Gesunde und ausgewogene Ernährung sowie die Fähigkeit der Ehefrau, den Lohn, den der Mann nach Hause brachte, bis zum nächsten Zahltag sinnvoll einzuteilen, würden den Arbeiter kräftiger und gesünder machen, weil er zufrieden und ausgeglichen war, sich mit der Familie verbunden fühlte, deshalb nicht – oder seltener – ins Wirtshaus ging und sein Geld schon gar nicht mit unsittlichem Tun verschwendete. Das wiederum, so konstatierte Kalle, sei „auch für den Arbeitgeber von unmittelbarem Vorteil“.

Im Jahr 1914 feierte die Haushaltungsschule, für deren Einrichtung die Firma Dyckerhoff bei der Weltausstellung in Paris 1900 mit der Silbermedaille für „Sociale Wohlfahrtspflege“ ausgezeichnet worden war, ihr 25-jähriges Bestehen.
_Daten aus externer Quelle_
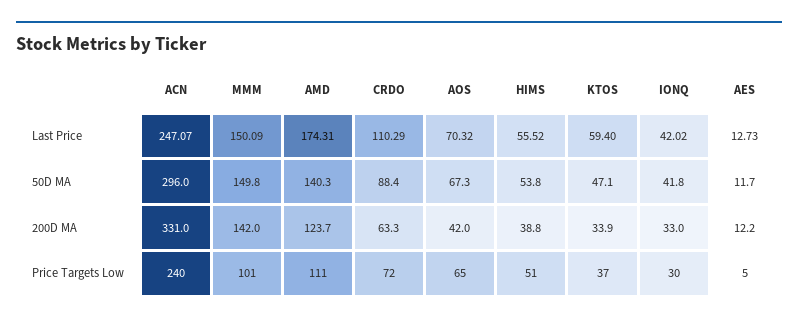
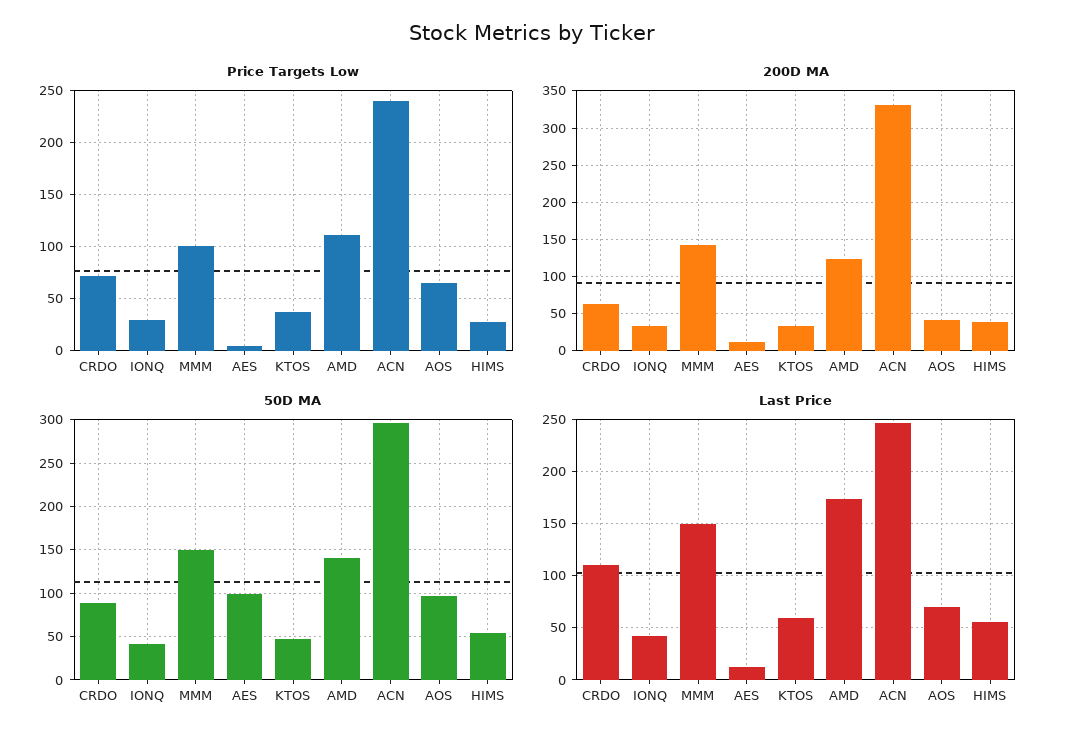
50D MA, AOS: 67.3 -> 100
50D MA, AES: 11.7 -> 100
Price Targets Low, HIMS: 51 -> 30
Das Jahr 1914 stellte in mehrfacher Hinsicht eine Zäsur dar: Zum einen brach der Erste Weltkrieg aus, dessen fatale Auswirkungen auch vor der Haushaltungsschule nicht Halt machten, und zum anderen zogen sich Elise Kirchner und Luise Dyckerhoff von ihren Ämtern zurück. Sie übergaben die Leitung des Instituts der nachfolgenden Generation.

In den 1920er-Jahren musste die Haushaltungsschule schließen. An ihre Stelle traten eine Nähschule und ein Kindergarten, der 1981 geschlossen wurde. 2006 wurde die „Dyckerhoff Villa Bambini“ gegründet und damit an die Tradition angeknüpft.